** BEGIN Material **
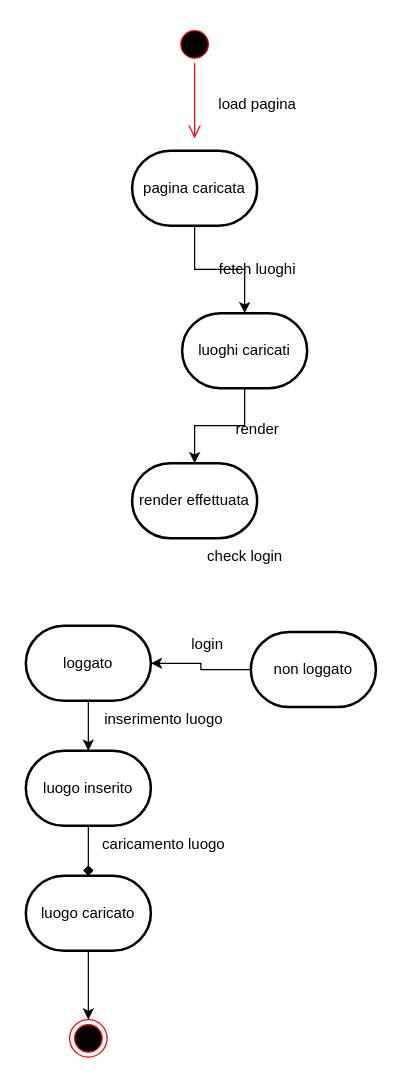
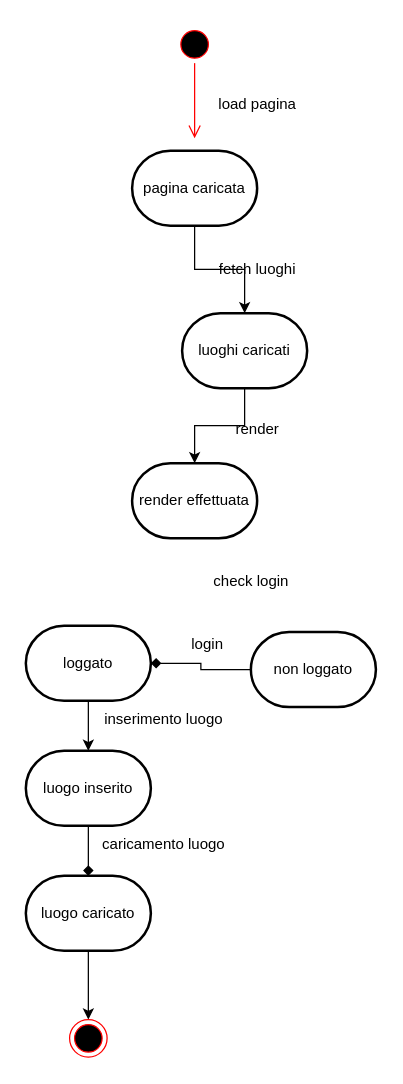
  <mxCell id="0" />
  <mxCell id="1" parent="0" />
  <mxCell id="2" value="" style="ellipse;html=1;shape=startState;fillColor=#000000;strokeColor=#ff0000;" vertex="1" parent="1"><mxGeometry x="140" y="20" width="30" height="30" as="geometry" /></mxCell>
  <mxCell id="3" value="" style="edgeStyle=orthogonalEdgeStyle;html=1;verticalAlign=bottom;endArrow=open;endSize=8;strokeColor=#ff0000;rounded=0;" edge="1" parent="1" source="2"><mxGeometry relative="1" as="geometry"><mxPoint x="155" y="110" as="targetPoint" /></mxGeometry></mxCell>
  <mxCell id="4" value="load pagina" style="text;html=1;align=center;verticalAlign=middle;resizable=0;points=[];autosize=1;strokeColor=none;fillColor=none;" vertex="1" parent="1"><mxGeometry x="160" y="68" width="90" height="30" as="geometry" /></mxCell>
  <mxCell id="5" value="" style="edgeStyle=orthogonalEdgeStyle;rounded=0;orthogonalLoop=1;jettySize=auto;html=1;" edge="1" parent="1" source="6" target="8"><mxGeometry relative="1" as="geometry" /></mxCell>
  <mxCell id="6" value="pagina caricata" style="strokeWidth=2;html=1;shape=mxgraph.flowchart.terminator;whiteSpace=wrap;" vertex="1" parent="1"><mxGeometry x="105" y="120" width="100" height="60" as="geometry" /></mxCell>
  <mxCell id="7" value="" style="edgeStyle=orthogonalEdgeStyle;rounded=0;orthogonalLoop=1;jettySize=auto;html=1;" edge="1" parent="1" source="8" target="9"><mxGeometry relative="1" as="geometry" /></mxCell>
  <mxCell id="8" value="luoghi caricati" style="strokeWidth=2;html=1;shape=mxgraph.flowchart.terminator;whiteSpace=wrap;" vertex="1" parent="1"><mxGeometry x="145" y="250" width="100" height="60" as="geometry" /></mxCell>
  <mxCell id="9" value="render effettuata" style="strokeWidth=2;html=1;shape=mxgraph.flowchart.terminator;whiteSpace=wrap;" vertex="1" parent="1"><mxGeometry x="105" y="370" width="100" height="60" as="geometry" /></mxCell>
  <mxCell id="10" value="fetch luoghi" style="text;html=1;align=center;verticalAlign=middle;resizable=0;points=[];autosize=1;strokeColor=none;fillColor=none;" vertex="1" parent="1"><mxGeometry x="165" y="200" width="80" height="30" as="geometry" /></mxCell>
  <mxCell id="11" value="render" style="text;html=1;align=center;verticalAlign=middle;resizable=0;points=[];autosize=1;strokeColor=none;fillColor=none;" vertex="1" parent="1"><mxGeometry x="175" y="328" width="60" height="30" as="geometry" /></mxCell>
  <mxCell id="12" value="" style="edgeStyle=orthogonalEdgeStyle;rounded=0;orthogonalLoop=1;jettySize=auto;html=1;" edge="1" parent="1" source="13" target="17"><mxGeometry relative="1" as="geometry" /></mxCell>
  <mxCell id="13" value="loggato" style="strokeWidth=2;html=1;shape=mxgraph.flowchart.terminator;whiteSpace=wrap;" vertex="1" parent="1"><mxGeometry y="500" width="100" height="60" as="geometry" x="20" /></mxCell>
  <mxCell id="14" value="non loggato" style="strokeWidth=2;html=1;shape=mxgraph.flowchart.terminator;whiteSpace=wrap;" vertex="1" parent="1"><mxGeometry x="200" y="505" width="100" height="60" as="geometry" /></mxCell>
- <mxCell id="15" value="check login" style="text;html=1;align=center;verticalAlign=middle;resizable=0;points=[];autosize=1;strokeColor=none;fillColor=none;" vertex="1" parent="1"><mxGeometry x="155" y="430" width="80" height="30" as="geometry" /></mxCell>
+ <mxCell id="15" value="check login" style="text;html=1;align=center;verticalAlign=middle;resizable=0;points=[];autosize=1;strokeColor=none;fillColor=none;" vertex="1" parent="1"><mxGeometry x="160" y="450" width="80" height="30" as="geometry" /></mxCell>
  <mxCell id="16" value="" style="edgeStyle=orthogonalEdgeStyle;rounded=0;orthogonalLoop=1;jettySize=auto;html=1;endArrow=diamond;" edge="1" parent="1" source="17" target="19"><mxGeometry relative="1" as="geometry" /></mxCell>
  <mxCell id="17" value="luogo inserito" style="strokeWidth=2;html=1;shape=mxgraph.flowchart.terminator;whiteSpace=wrap;" vertex="1" parent="1"><mxGeometry y="600" width="100" height="60" as="geometry" x="20" /></mxCell>
  <mxCell id="18" value="" style="edgeStyle=orthogonalEdgeStyle;rounded=0;orthogonalLoop=1;jettySize=auto;html=1;" edge="1" parent="1" source="19" target="24"><mxGeometry relative="1" as="geometry"><mxPoint x="70" y="830" as="targetPoint" /></mxGeometry></mxCell>
  <mxCell id="19" value="luogo caricato" style="strokeWidth=2;html=1;shape=mxgraph.flowchart.terminator;whiteSpace=wrap;" vertex="1" parent="1"><mxGeometry y="700" width="100" height="60" as="geometry" x="20" /></mxCell>
  <mxCell id="20" value="inserimento luogo" style="text;html=1;align=center;verticalAlign=middle;resizable=0;points=[];autosize=1;strokeColor=none;fillColor=none;" vertex="1" parent="1"><mxGeometry x="70" y="560" width="120" height="30" as="geometry" /></mxCell>
  <mxCell id="21" value="caricamento luogo" style="text;html=1;align=center;verticalAlign=middle;resizable=0;points=[];autosize=1;strokeColor=none;fillColor=none;" vertex="1" parent="1"><mxGeometry x="70" y="660" width="120" height="30" as="geometry" /></mxCell>
- <mxCell id="22" style="edgeStyle=orthogonalEdgeStyle;rounded=0;orthogonalLoop=1;jettySize=auto;html=1;entryX=1;entryY=0.5;entryDx=0;entryDy=0;entryPerimeter=0;" edge="1" parent="1" source="14" target="13"><mxGeometry relative="1" as="geometry" /></mxCell>
+ <mxCell id="22" style="edgeStyle=orthogonalEdgeStyle;rounded=0;orthogonalLoop=1;jettySize=auto;html=1;entryX=1;entryY=0.5;entryDx=0;entryDy=0;entryPerimeter=0;endArrow=diamond;" edge="1" parent="1" source="14" target="13"><mxGeometry relative="1" as="geometry" /></mxCell>
  <mxCell id="23" value="login" style="text;html=1;align=center;verticalAlign=middle;resizable=0;points=[];autosize=1;strokeColor=none;fillColor=none;" vertex="1" parent="1"><mxGeometry x="140" y="500" width="50" height="30" as="geometry" /></mxCell>
  <mxCell id="24" value="" style="ellipse;html=1;shape=endState;fillColor=#000000;strokeColor=#ff0000;" vertex="1" parent="1"><mxGeometry x="55" y="815" width="30" height="30" as="geometry" /></mxCell>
** END Material **
How many lines of the items above contain the string "ellipse"? Give only the number.

2